"""
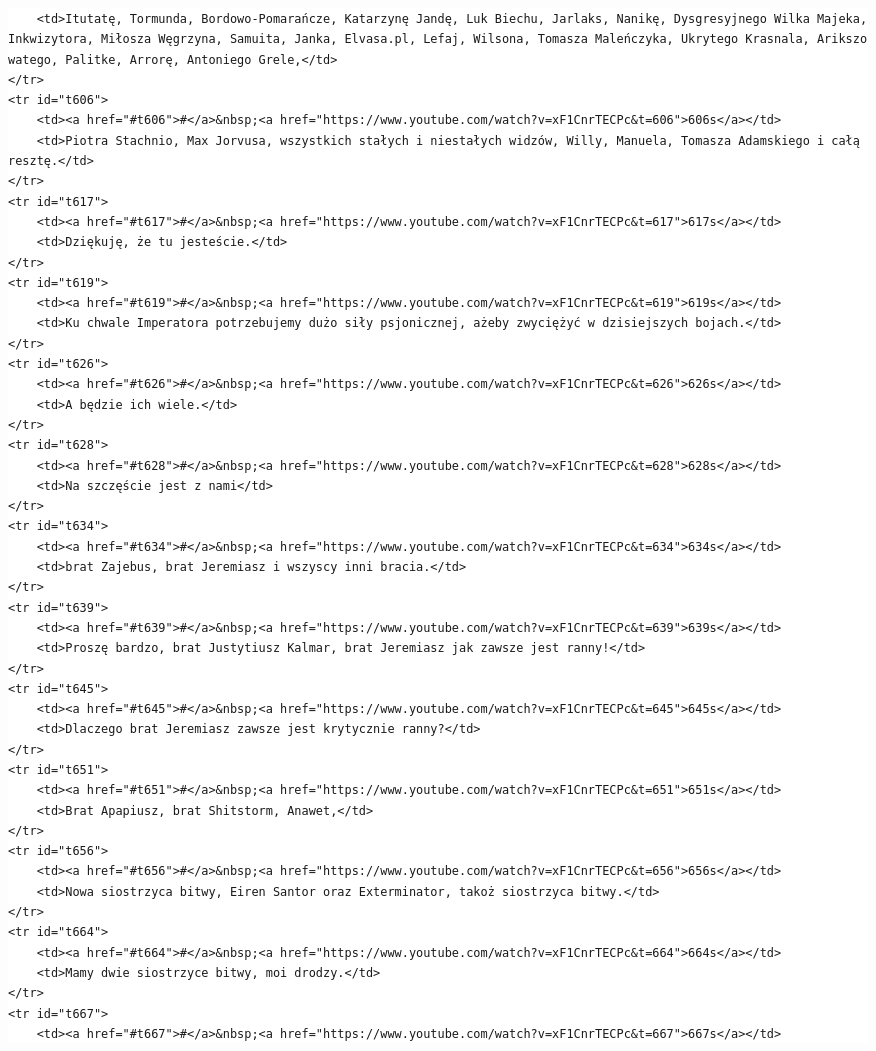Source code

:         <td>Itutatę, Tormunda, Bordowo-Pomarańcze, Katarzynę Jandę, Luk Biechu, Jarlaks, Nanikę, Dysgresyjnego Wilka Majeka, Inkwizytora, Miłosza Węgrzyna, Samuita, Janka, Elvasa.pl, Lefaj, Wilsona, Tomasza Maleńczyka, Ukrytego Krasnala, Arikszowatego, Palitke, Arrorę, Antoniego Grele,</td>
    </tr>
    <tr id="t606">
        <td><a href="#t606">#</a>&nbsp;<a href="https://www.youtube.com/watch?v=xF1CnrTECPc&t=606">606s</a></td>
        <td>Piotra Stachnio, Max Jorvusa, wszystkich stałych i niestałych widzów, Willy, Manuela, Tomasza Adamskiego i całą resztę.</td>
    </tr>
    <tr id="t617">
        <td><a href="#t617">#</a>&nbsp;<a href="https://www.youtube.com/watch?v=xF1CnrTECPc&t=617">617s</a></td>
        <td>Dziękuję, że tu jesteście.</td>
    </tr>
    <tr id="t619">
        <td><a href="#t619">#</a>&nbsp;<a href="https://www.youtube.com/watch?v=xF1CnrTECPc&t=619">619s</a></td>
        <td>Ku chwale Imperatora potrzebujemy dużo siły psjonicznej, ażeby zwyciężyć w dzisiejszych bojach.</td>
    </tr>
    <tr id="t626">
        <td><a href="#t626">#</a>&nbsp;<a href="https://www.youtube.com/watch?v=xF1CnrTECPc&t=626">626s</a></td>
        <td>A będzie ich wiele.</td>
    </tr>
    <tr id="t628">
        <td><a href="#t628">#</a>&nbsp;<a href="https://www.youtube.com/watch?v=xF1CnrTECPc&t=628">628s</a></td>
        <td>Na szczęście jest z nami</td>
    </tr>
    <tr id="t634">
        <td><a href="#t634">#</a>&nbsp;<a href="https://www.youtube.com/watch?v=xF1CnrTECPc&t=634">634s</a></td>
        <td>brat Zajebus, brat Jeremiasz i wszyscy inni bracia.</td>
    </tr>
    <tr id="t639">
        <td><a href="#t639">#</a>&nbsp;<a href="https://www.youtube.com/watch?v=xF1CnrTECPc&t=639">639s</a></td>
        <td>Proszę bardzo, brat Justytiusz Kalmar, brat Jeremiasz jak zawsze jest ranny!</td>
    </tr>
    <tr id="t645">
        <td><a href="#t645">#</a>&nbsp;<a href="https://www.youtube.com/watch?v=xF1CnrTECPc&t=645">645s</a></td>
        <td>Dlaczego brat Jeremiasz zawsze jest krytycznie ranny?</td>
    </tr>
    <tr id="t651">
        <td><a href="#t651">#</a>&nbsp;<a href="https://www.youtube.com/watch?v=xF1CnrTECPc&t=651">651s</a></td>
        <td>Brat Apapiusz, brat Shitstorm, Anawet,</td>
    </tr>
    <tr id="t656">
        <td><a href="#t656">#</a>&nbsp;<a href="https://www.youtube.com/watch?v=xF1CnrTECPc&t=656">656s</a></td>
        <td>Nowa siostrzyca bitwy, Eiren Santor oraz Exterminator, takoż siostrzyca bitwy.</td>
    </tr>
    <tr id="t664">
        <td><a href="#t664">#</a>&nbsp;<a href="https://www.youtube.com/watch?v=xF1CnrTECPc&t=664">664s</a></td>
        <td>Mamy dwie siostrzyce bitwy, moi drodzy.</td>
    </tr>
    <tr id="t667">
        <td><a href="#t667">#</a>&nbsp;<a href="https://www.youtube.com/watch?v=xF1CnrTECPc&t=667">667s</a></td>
"""
### EXERCISE AIM
Check each line of the data above for the string "bitwy", and copy the ones that have it.

### OUTPUT FOR THIS EXERCISE
        <td>Nowa siostrzyca bitwy, Eiren Santor oraz Exterminator, takoż siostrzyca bitwy.</td>
        <td>Mamy dwie siostrzyce bitwy, moi drodzy.</td>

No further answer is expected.